In recent years, deep learning-based sequence modelings, such as language models, have received much attention and success, which pushes researchers to explore the possibility of transforming non-sequential problems into a sequential form. Following this thought, deep neural networks can be represented as composite functions of a sequence of mappings, linear or nonlinear, where each composition can be viewed as a \emph{word}. However, the weights of linear mappings are undetermined and hence require an infinite number of words. In this article, we investigate the finite case and constructively prove the existence of a finite \emph{vocabulary} $V=\{\phi_i: \mathbb{R}^d \to \mathbb{R}^d | i=1,...,n\}$ with $n=O(d^2)$ for the universal approximation. That is, for any continuous mapping $f: \mathbb{R}^d \to \mathbb{R}^d$, compact domain $\Omega$ and $\varepsilon>0$, there is a sequence of mappings $\phi_{i_1}, ..., \phi_{i_m} \in V, m \in \mathbb{Z}_+$, such that the composition $\phi_{i_m} \circ ... \circ \phi_{i_1} $ approximates $f$ on $\Omega$ with an error less than $\varepsilon$. Our results demonstrate an unusual approximation power of mapping compositions and motivate a novel compositional model for regular languages.

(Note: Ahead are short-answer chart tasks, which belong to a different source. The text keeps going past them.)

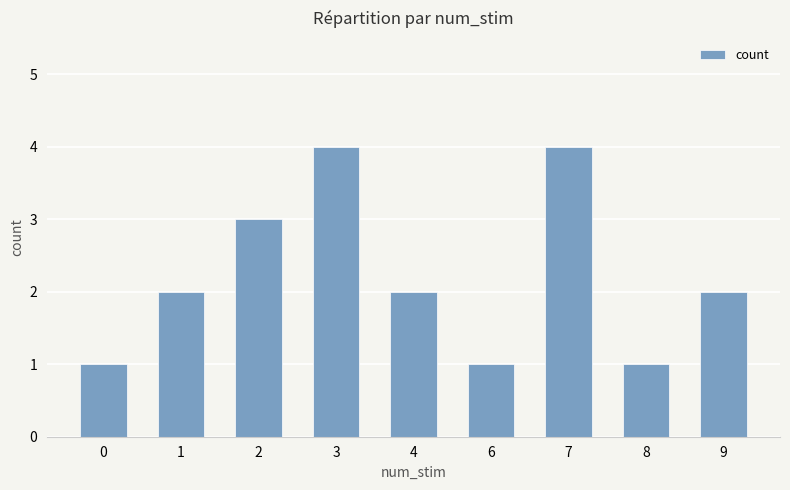

What is the sum of all values?

20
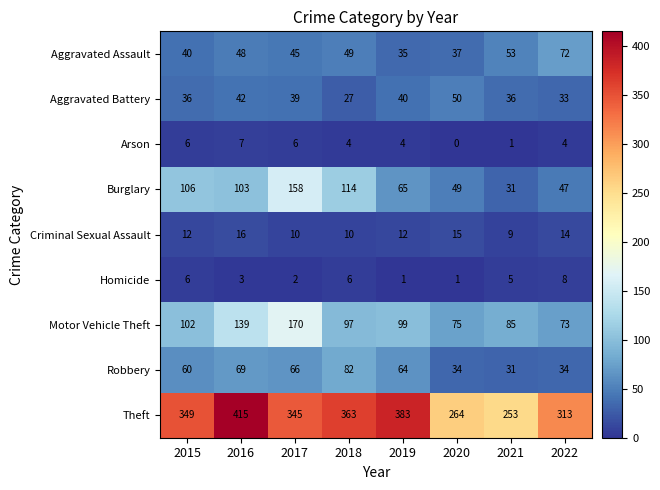

What is the maximum value shown in the chart?

415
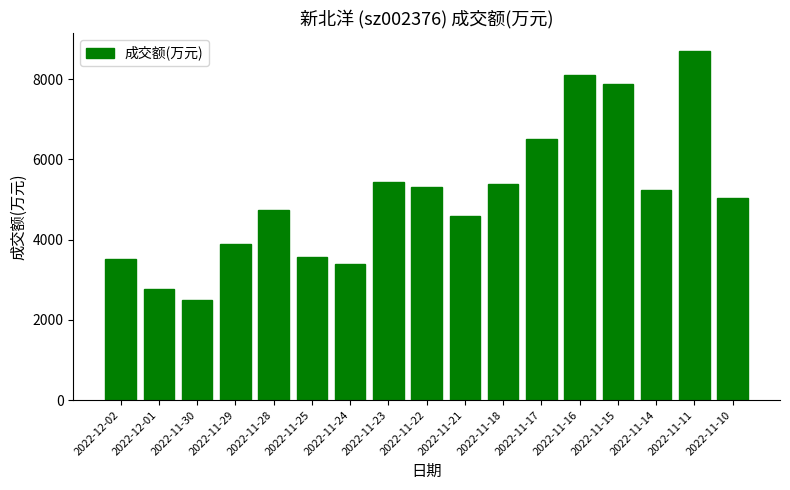

What is the approximate value at 2022-11-11, to the nearest 10?

8710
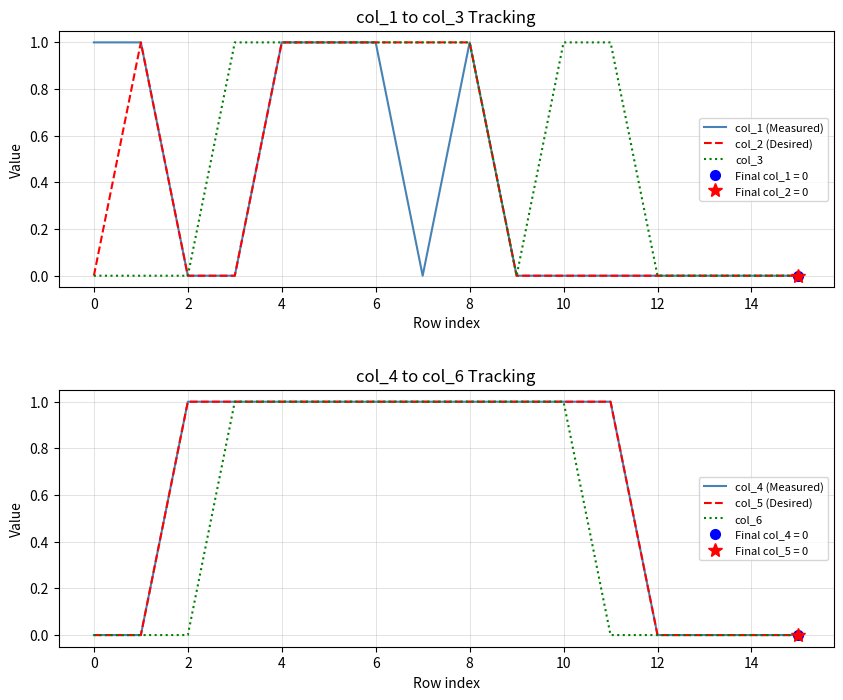

How many series are shown in this chart?

6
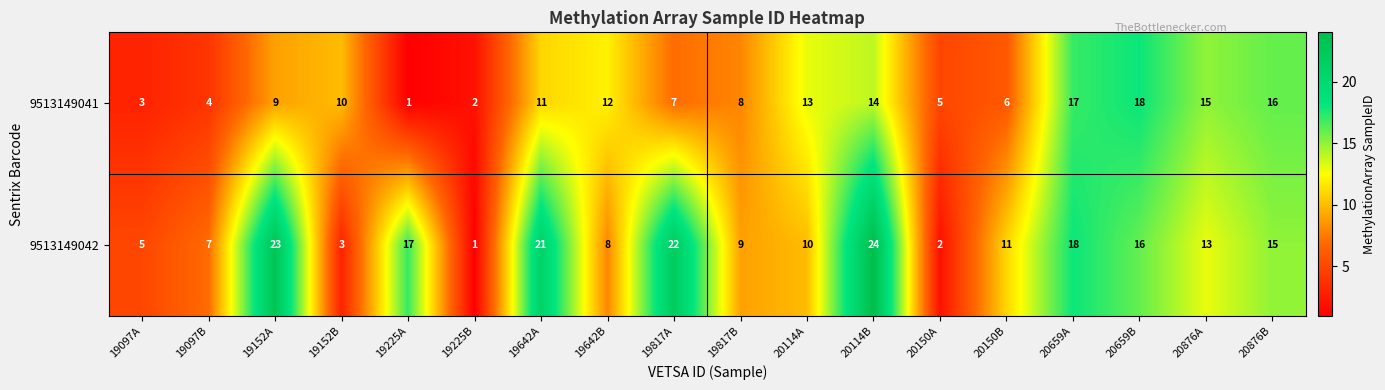

What is the difference between the 9513149042 values at 20150A and 19097A?

3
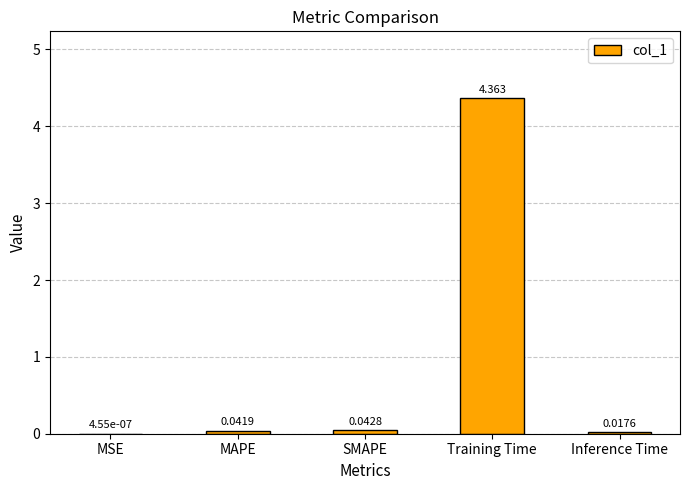

Where is the data nearest to the value 2?

SMAPE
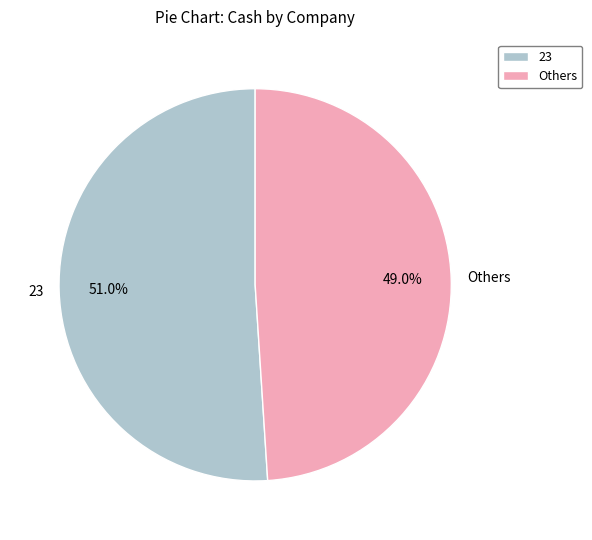

Which slice is the smallest?

Others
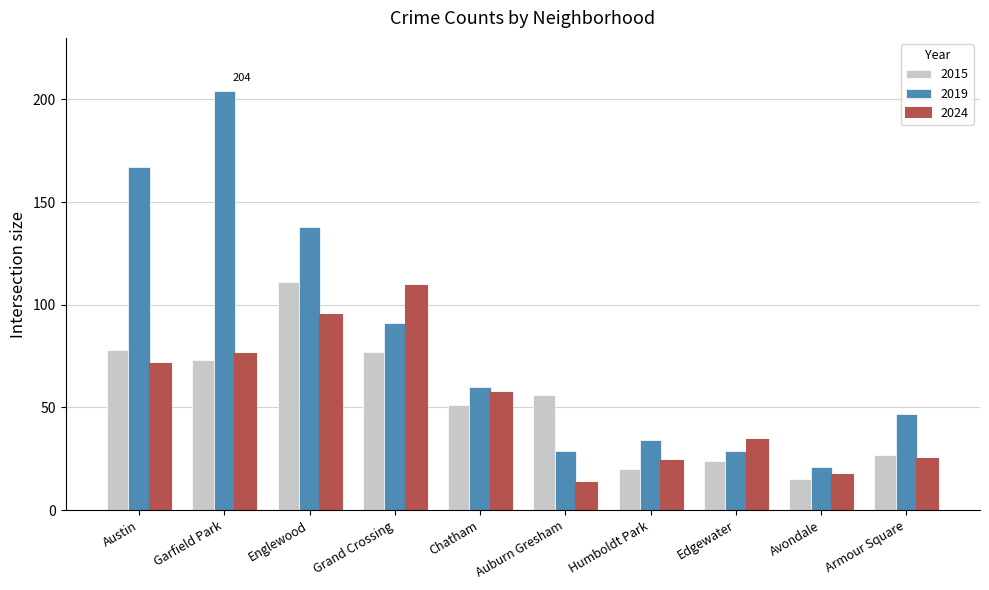

How many bars are there in total?

30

翻译：近年来，基于深度学习的序列建模（如语言模型）获得了广泛关注与成功，这促使研究者探索将非序列问题转化为序列形式的可能性。沿此思路，深度神经网络可表示为一系列线性或非线性映射的复合函数，其中每个组合可视为一个\emph{词}。然而线性映射的权重未确定，因此需要无限数量的词汇。本文研究有限情形，通过构造性方法证明存在一个有限\emph{词汇表}$V=\{\phi_i: \mathbb{R}^d \to \mathbb{R}^d | i=1,...,n\}$（其中$n=O(d^2)$）可实现通用逼近。即对于任意连续映射$f: \mathbb{R}^d \to \mathbb{R}^d$、紧致域$\Omega$及$\varepsilon>0$，总存在映射序列$\phi_{i_1}, ..., \phi_{i_m} \in V, m \in \mathbb{Z}_+$，使得复合映射$\phi_{i_m} \circ ... \circ \phi_{i_1}$在$\Omega$上以小于$\varepsilon$的误差逼近$f$。我们的结果揭示了映射组合非凡的逼近能力，并为正则语言的新型组合模型提供了理论依据。